Derrière les haies impeccables de Highgrove, le jardin rêvé du roi Charles III, se cache une réalité bien moins bucolique. Une enquête du Sunday Times révèle un climat de travail délétère, où les fleurs sont reines mais les jardiniers en souffrance. À la clef : démissions en cascade, management brutal et salaires misérables.
Highgrove House, vaste propriété de 364 hectares dans le Gloucestershire, a longtemps été présentée comme le sanctuaire végétal du roi Charles III. Rosiers anciens, plantes exotiques et lavandes en cascade témoignent de son amour sincère pour le jardinage. Mais, selon une enquête du Sunday Times parue le 20 juillet, ce paradis horticole dissimule une réalité sociale alarmante. Depuis 2022, onze des douze jardiniers permanents ont quitté les lieux, dénonçant des salaires indigents, une pression constante et une ambiance toxique.
Face à cette hémorragie, la King’s Foundation, qui gère le domaine, a dû faire appel à des intérimaires, voire à des bénévoles retraités. Une solution précaire révélatrice de la désorganisation et du mal-être ambiant, d’autant plus choquant que le lieu est supposé incarner la philosophie écologique et bienveillante du monarque.

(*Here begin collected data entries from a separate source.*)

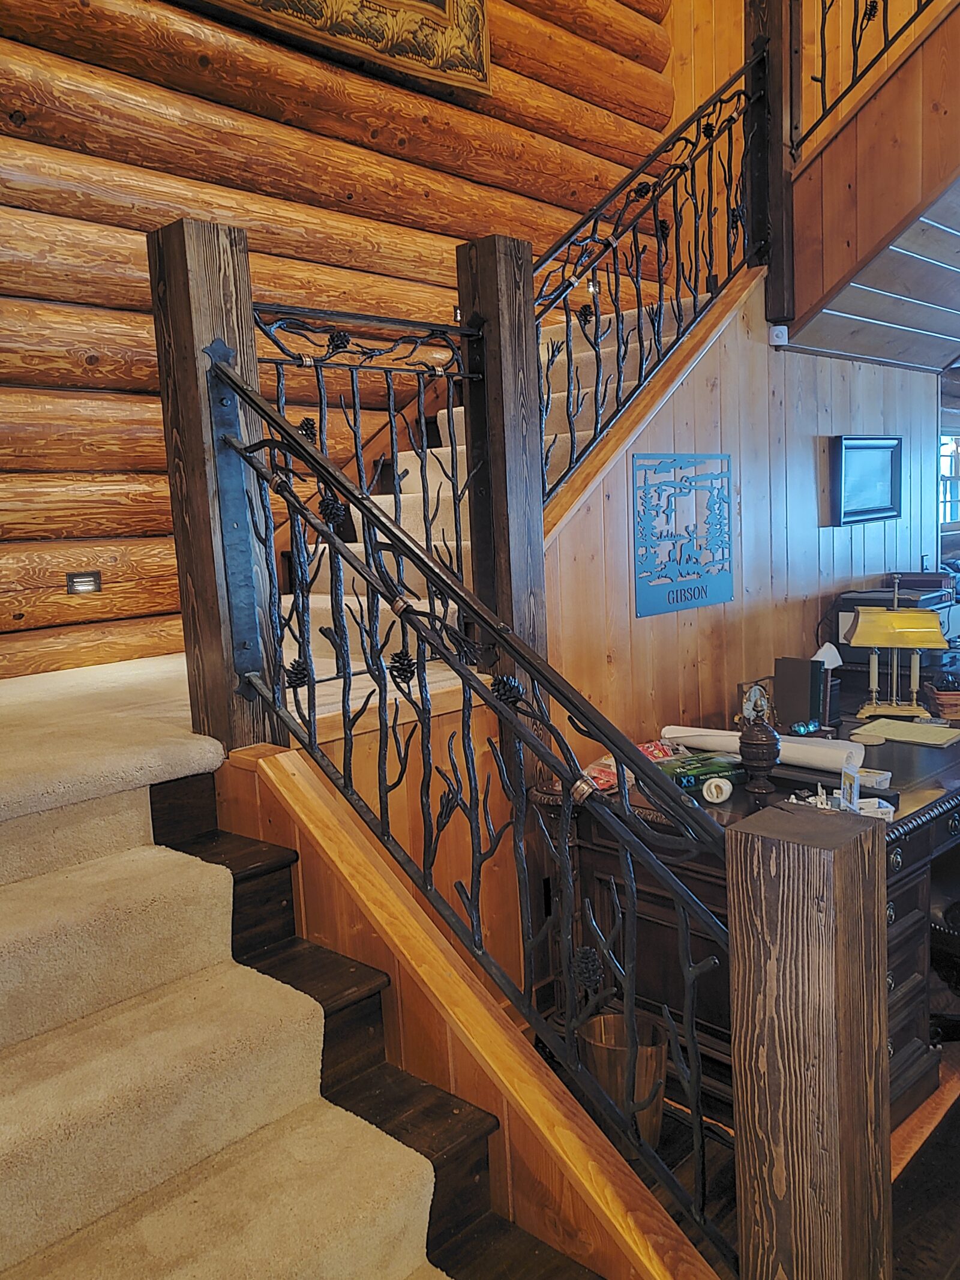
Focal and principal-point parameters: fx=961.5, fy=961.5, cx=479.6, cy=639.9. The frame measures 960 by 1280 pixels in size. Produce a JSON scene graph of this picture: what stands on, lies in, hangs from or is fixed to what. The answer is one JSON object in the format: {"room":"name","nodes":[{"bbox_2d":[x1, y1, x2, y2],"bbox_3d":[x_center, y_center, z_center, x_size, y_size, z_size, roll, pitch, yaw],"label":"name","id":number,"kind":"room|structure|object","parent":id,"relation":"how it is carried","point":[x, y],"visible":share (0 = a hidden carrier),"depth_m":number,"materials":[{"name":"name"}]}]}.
{"room":"staircase","nodes":[
{"label":"staircase","id":0,"kind":"room"},
{"bbox_2d":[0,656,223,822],"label":"landing floor","id":1,"kind":"structure","parent":0,"point":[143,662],"depth_m":2.38,"materials":[{"name":"beige carpet"}]},
{"bbox_2d":[0,0,670,676],"bbox_3d":[-0.943,-1.877,3.724,0.242,5.516,5.579,5,11,43],"label":"log wall","id":2,"kind":"structure","parent":0,"point":[3,125],"depth_m":3.59,"materials":[{"name":"brown wood"}]},
{"bbox_2d":[64,570,102,594],"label":"step light","id":3,"kind":"object","parent":2,"relation":"attached to","point":[85,587],"visible":0.98,"depth_m":3.29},
{"bbox_2d":[190,0,492,96],"bbox_3d":[-0.691,-2.756,3.544,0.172,0.974,1.807,5,11,43],"label":"picture","id":4,"kind":"object","parent":2,"relation":"attached to","point":[481,60],"visible":0.98,"depth_m":3.88},
{"bbox_2d":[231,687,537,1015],"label":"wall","id":5,"kind":"structure","parent":0,"point":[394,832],"depth_m":2.57,"materials":[{"name":"brown wood"}]},
{"bbox_2d":[535,272,944,767],"bbox_3d":[1.141,-0.220,3.913,0.131,2.463,2.356,5,11,43],"label":"paneled wall","id":6,"kind":"structure","parent":0,"point":[808,455],"depth_m":3.64,"materials":[{"name":"brown wood"}]},
{"bbox_2d":[631,451,732,616],"bbox_3d":[0.708,-0.381,3.332,0.018,0.507,0.523,5,11,43],"label":"metal sign","id":7,"kind":"object","parent":6,"relation":"attached to","point":[676,600],"visible":0.99,"depth_m":3.31,"materials":[{"name":"metal"}]},
{"bbox_2d":[744,0,799,325],"bbox_3d":[1.077,-2.053,3.558,0.163,1.695,0.149,5,11,43],"label":"wooden post","id":8,"kind":"object","parent":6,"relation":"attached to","point":[752,219],"visible":0.72,"depth_m":3.54,"materials":[{"name":"brown wood"}]},
{"bbox_2d":[768,324,788,346],"bbox_3d":[1.140,-1.167,3.680,0.056,0.074,0.060,5,11,43],"label":"motion sensor","id":9,"kind":"object","parent":6,"relation":"attached to","point":[779,332],"visible":0.97,"depth_m":3.66,"materials":[{"name":"white plastic"}]},
{"bbox_2d":[829,435,903,525],"bbox_3d":[1.732,-0.716,4.292,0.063,0.369,0.540,5,11,43],"label":"framed picture","id":10,"kind":"object","parent":6,"relation":"attached to","point":[892,509],"visible":0.98,"depth_m":4.27,"materials":[{"name":"black wood"}]},
{"bbox_2d":[639,1029,959,1279],"bbox_3d":[1.667,1.261,2.252,5.646,0.105,8.285,5,11,43],"label":"floor","id":11,"kind":"structure","parent":0,"point":[922,1165],"depth_m":2.20,"materials":[{"name":"brown wood"}]},
{"bbox_2d":[146,763,594,1276],"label":"stairs","id":12,"kind":"structure","parent":11,"relation":"on","point":[431,1211],"depth_m":1.79,"materials":[{"name":"brown wood"}]},
{"bbox_2d":[145,214,279,757],"bbox_3d":[-0.586,-0.285,2.140,0.166,1.199,0.161,5,11,43],"label":"wooden post","id":13,"kind":"object","parent":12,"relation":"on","point":[180,342],"visible":0.74,"depth_m":2.08,"materials":[{"name":"brown wood"}]},
{"bbox_2d":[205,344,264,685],"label":"metal bracket","id":14,"kind":"object","parent":13,"relation":"attached to","point":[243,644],"visible":0.85,"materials":[{"name":"black metal"}]},
{"bbox_2d":[253,298,486,693],"bbox_3d":[-0.245,-0.370,2.413,0.063,1.053,0.788,5,11,43],"label":"iron railing","id":15,"kind":"object","parent":13,"relation":"attached to","point":[391,404],"visible":0.65,"depth_m":2.40,"materials":[{"name":"black metal"}]},
{"bbox_2d":[202,338,741,1264],"bbox_3d":[-0.125,0.155,1.761,1.334,1.643,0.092,5,11,43],"label":"stair railing","id":16,"kind":"object","parent":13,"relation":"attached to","point":[249,396],"visible":0.93,"depth_m":1.64,"materials":[{"name":"black metal"}]},
{"bbox_2d":[0,711,457,1279],"bbox_3d":[-0.820,0.897,1.386,2.251,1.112,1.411,5,11,43],"label":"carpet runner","id":17,"kind":"structure","parent":12,"relation":"on","point":[3,1152],"depth_m":1.60,"materials":[{"name":"beige carpet"}]},
{"bbox_2d":[204,737,703,1279],"bbox_3d":[-0.030,0.808,1.764,1.146,1.065,0.155,5,11,43],"label":"stair side wall","id":18,"kind":"structure","parent":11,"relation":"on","point":[302,845],"depth_m":1.75,"materials":[{"name":"brown wood"}]},
{"bbox_2d":[276,283,706,690],"bbox_3d":[0.134,-0.667,3.655,1.343,1.858,2.673,5,11,43],"label":"upper staircase","id":19,"kind":"structure","parent":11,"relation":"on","point":[460,447],"depth_m":3.52,"materials":[{"name":"carpet"}]},
{"bbox_2d":[528,42,763,507],"bbox_3d":[0.547,-1.279,3.187,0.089,1.609,1.365,5,11,43],"label":"upper stair railing","id":20,"kind":"object","parent":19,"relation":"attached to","point":[563,275],"visible":0.81,"depth_m":3.20,"materials":[{"name":"black metal"}]},
{"bbox_2d":[453,231,549,684],"bbox_3d":[0.069,-0.321,2.648,0.168,1.461,0.161,5,11,43],"label":"wooden post","id":21,"kind":"object","parent":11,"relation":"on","point":[539,573],"visible":0.65,"depth_m":2.57,"materials":[{"name":"brown wood"}]},
{"bbox_2d":[577,1007,668,1149],"bbox_3d":[0.352,1.090,2.361,0.234,0.297,0.231,5,11,43],"label":"wastebasket","id":22,"kind":"object","parent":11,"relation":"on","point":[594,1049],"visible":0.58,"depth_m":2.28,"materials":[{"name":"wood"}]},
{"bbox_2d":[535,704,959,1131],"bbox_3d":[1.350,0.708,3.285,0.987,0.745,2.352,5,11,43],"label":"desk","id":23,"kind":"object","parent":11,"relation":"on","point":[914,829],"visible":0.36,"depth_m":2.59,"materials":[{"name":"wood"}]},
{"bbox_2d":[579,754,632,793],"bbox_3d":[0.361,0.387,2.776,0.132,0.063,0.185,5,11,43],"label":"snack bag","id":24,"kind":"object","parent":23,"relation":"on","point":[608,778],"visible":0.46,"depth_m":2.75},
{"bbox_2d":[636,738,687,761],"bbox_3d":[0.551,0.351,3.008,0.202,0.056,0.114,-5,8,-18],"label":"snack bag","id":25,"kind":"object","parent":23,"relation":"on","point":[655,754],"visible":0.54,"depth_m":2.99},
{"bbox_2d":[658,750,742,789],"bbox_3d":[0.629,0.376,2.806,0.250,0.055,0.153,-5,8,-18],"label":"green box","id":26,"kind":"object","parent":23,"relation":"on","point":[703,773],"visible":0.75,"depth_m":2.76,"materials":[{"name":"green cardboard"}]},
{"bbox_2d":[701,775,732,803],"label":"light bulb","id":27,"kind":"object","parent":23,"relation":"on","point":[713,791],"visible":0.99,"depth_m":2.57,"materials":[{"name":"white"}]},
{"bbox_2d":[735,676,776,726],"bbox_3d":[0.949,0.226,3.319,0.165,0.184,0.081,-7,9,-28],"label":"clock","id":28,"kind":"object","parent":23,"relation":"on","point":[750,700],"visible":0.7,"depth_m":3.30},
{"bbox_2d":[738,709,781,792],"bbox_3d":[0.779,0.308,2.688,0.122,0.228,0.121,5,11,43],"label":"urn","id":29,"kind":"object","parent":23,"relation":"on","point":[761,743],"visible":1,"depth_m":2.65,"materials":[{"name":"brown wood"}]},
{"bbox_2d":[659,724,863,772],"bbox_3d":[0.850,0.323,2.972,0.601,0.081,0.177,5,11,43],"label":"paper roll","id":30,"kind":"object","parent":23,"relation":"on","point":[808,754],"visible":0.7,"depth_m":2.89,"materials":[{"name":"white paper"}]},
{"bbox_2d":[774,655,825,728],"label":"book","id":31,"kind":"object","parent":23,"relation":"on","point":[790,673],"visible":0.97,"depth_m":3.34,"materials":[{"name":"black"}]},
{"bbox_2d":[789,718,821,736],"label":"small ornament","id":32,"kind":"object","parent":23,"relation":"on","point":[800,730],"visible":0.96,"depth_m":3.21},
{"bbox_2d":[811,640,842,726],"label":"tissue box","id":33,"kind":"object","parent":23,"relation":"on","point":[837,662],"visible":0.57,"depth_m":3.37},
{"bbox_2d":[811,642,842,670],"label":"tissue","id":34,"kind":"object","parent":33,"relation":"in","point":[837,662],"visible":0.46,"depth_m":3.68,"materials":[{"name":"white paper"}]},
{"bbox_2d":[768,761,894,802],"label":"black box","id":35,"kind":"object","parent":23,"relation":"on","point":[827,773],"visible":0.53,"depth_m":2.61,"materials":[{"name":"black"}]},
{"bbox_2d":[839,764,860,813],"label":"small card","id":36,"kind":"object","parent":23,"relation":"on","point":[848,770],"visible":0.85,"depth_m":2.39,"materials":[{"name":"white"}]},
{"bbox_2d":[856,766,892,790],"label":"plastic container","id":37,"kind":"object","parent":23,"relation":"on","point":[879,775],"visible":0.54,"depth_m":2.64,"materials":[{"name":"plastic"}]},
{"bbox_2d":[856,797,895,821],"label":"small box","id":38,"kind":"object","parent":23,"relation":"on","point":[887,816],"visible":0.52,"depth_m":2.38,"materials":[{"name":"white"}]},
{"bbox_2d":[832,577,958,675],"bbox_3d":[1.808,-0.076,4.151,0.462,0.347,0.486,5,11,43],"label":"printer","id":39,"kind":"object","parent":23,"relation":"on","point":[861,600],"visible":0.42,"depth_m":4.05,"materials":[{"name":"black plastic"}]},
{"bbox_2d":[844,579,949,721],"bbox_3d":[1.497,0.020,3.458,0.332,0.510,0.249,-1,8,15],"label":"table lamp","id":40,"kind":"object","parent":23,"relation":"on","point":[866,624],"visible":0.99,"depth_m":3.42,"materials":[{"name":"gold metal"}]},
{"bbox_2d":[850,718,959,748],"bbox_3d":[1.412,0.306,3.193,0.324,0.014,0.238,5,11,43],"label":"paper","id":41,"kind":"object","parent":23,"relation":"on","point":[911,727],"visible":0.99,"depth_m":3.17,"materials":[{"name":"paper"}]},
{"bbox_2d":[923,673,959,720],"bbox_3d":[1.753,0.195,3.476,0.277,0.139,0.188,-2,8,7],"label":"basket","id":42,"kind":"object","parent":23,"relation":"on","point":[940,700],"visible":0.97,"depth_m":3.43,"materials":[{"name":"brown wicker"}]},
{"bbox_2d":[724,797,892,1279],"bbox_3d":[0.435,0.779,1.271,0.163,1.133,0.157,5,11,43],"label":"newel post","id":43,"kind":"object","parent":11,"relation":"on","point":[734,851],"visible":0.99,"depth_m":1.18,"materials":[{"name":"brown wood"}]},
{"bbox_2d":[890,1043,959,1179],"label":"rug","id":44,"kind":"object","parent":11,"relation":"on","point":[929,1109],"visible":0.17,"depth_m":2.41,"materials":[{"name":"carpet"}]},
{"bbox_2d":[928,853,959,1036],"bbox_3d":[1.491,0.731,2.653,0.595,0.850,0.584,-7,9,-30],"label":"office chair","id":45,"kind":"object","parent":11,"relation":"on","point":[958,902],"visible":0.68,"depth_m":2.59,"materials":[{"name":"black leather"}]},
{"bbox_2d":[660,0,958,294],"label":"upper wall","id":46,"kind":"structure","parent":0,"point":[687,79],"depth_m":5.33,"materials":[{"name":"brown wood"}]},
{"bbox_2d":[775,0,959,365],"bbox_3d":[2.205,-1.887,2.838,2.469,1.683,1.433,5,11,43],"label":"upper staircase","id":47,"kind":"object","parent":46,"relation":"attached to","point":[835,235],"visible":0.91,"depth_m":3.31,"materials":[{"name":"brown wood"}]},
{"bbox_2d":[793,0,938,154],"bbox_3d":[1.806,-2.276,2.908,1.831,1.128,0.077,5,11,43],"label":"upper railing","id":48,"kind":"object","parent":47,"relation":"on","point":[821,81],"visible":0.88,"depth_m":3.48,"materials":[{"name":"black metal"}]},
{"bbox_2d":[939,430,959,525],"bbox_3d":[3.528,-1.186,7.112,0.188,0.798,0.813,5,11,43],"label":"window","id":49,"kind":"structure","parent":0,"point":[948,488],"depth_m":7.09,"materials":[{"name":"white"}]}
]}

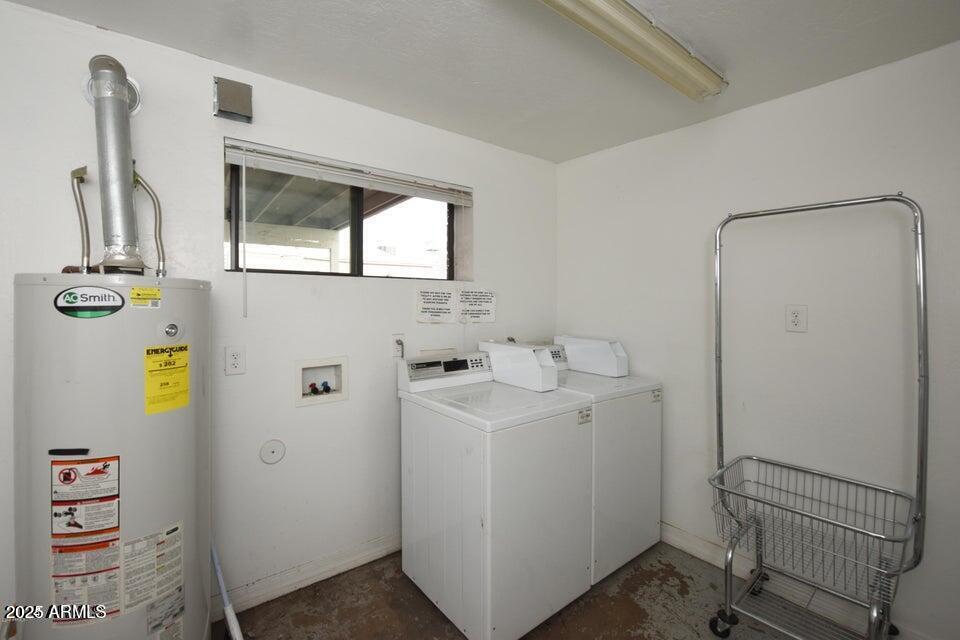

Un salaire de roi… pour le roi seulement
L’un des points les plus critiqués par les anciens employés concerne la rémunération dérisoire. En 2022, certains touchaient à peine 8,91 livres de l’heure, soit 10,30 euros, un montant à peine supérieur au salaire minimum légal au Royaume-Uni. « C’est comme s’ils nous disaient qu’on devait se sentir honorés de travailler pour le roi », confie l’un des anciens jardiniers au journal britannique.
Une déclaration qui illustre le fossé entre l’image idyllique du lieu et les réalités de terrain. Alors que Highgrove est souvent mis en avant dans des publications royales comme un modèle de biodiversité et de raffinement, les conditions de travail de ceux qui en assurent l’éclat semblent reléguées au second plan.
Charles III, un souverain perfectionniste… jusqu’à la tyrannie ?
Le roi lui-même est au cœur des critiques. Selon les témoignages recueillis, Charles III est un patron pointilleux et imprévisible, qui n’hésite pas à reprendre ses jardiniers sur le moindre détail. Parmi les exemples cités : le retrait immédiat exigé d’un séneçon aperçu près de la piscine, une colère noire face à la disparition d’étiquettes botaniques sur un magnolia favori, ou encore des remontrances virulentes après la coupe prématurée de ses delphiniums, qui auraient « gâché son plus beau moment de l’été ».
Un chef jardinier aurait même été remercié après avoir confondu le nom d’un arbuste japonais. « Sortez cet homme de ma vue », aurait lancé le roi, selon les propos rapportés. Ce style de commandement en dents de scie, entre enthousiasmes fleuris et colères botaniques, serait devenu source d’anxiété permanente pour ses équipes.
Un management sous tension, jusqu’aux cris
Mais le roi n’est pas seul en cause. Son bras droit à Highgrove, Constantine Innemée, est également pointé du doigt pour des méthodes autoritaires, parfois humiliantes. Plusieurs sources affirment qu’il aurait hurlé sur des employés, notamment lorsqu’un jardinier a suggéré l’embauche d’un spécialiste pour les magnolias du roi.
Déjà en 2018, la biographie Rebel Prince de Tom Bower évoquait des pratiques extrêmes au sein des jardins royaux : des jardiniers obligés de s’allonger à plat ventre sur des remorques pour désherber manuellement, ou des retraités militaires reconvertis en chasseurs de limaces à la lampe torche, la nuit, par respect pour l’interdiction royale des pesticides.
Une enquête, des recommandations… et peu de changements
Face à la gravité des accusations, la King’s Foundation a commandé une enquête externe à l’automne 2023. Le rapport a reconnu des pénuries de personnel, des pratiques managériales défaillantes, ainsi qu’un problème récurrent au niveau des salaires. Il a recommandé la mise en place de formations et de dispositifs de soutien psychologique pour les employés.
Mais selon le Sunday Times, les conditions ne se seraient guère améliorées depuis. Le malaise perdure, entre vocations écœurées et atmosphère glaciale, dans un lieu qui continue pourtant d’accueillir visiteurs et mécènes comme un écrin de sérénité royale.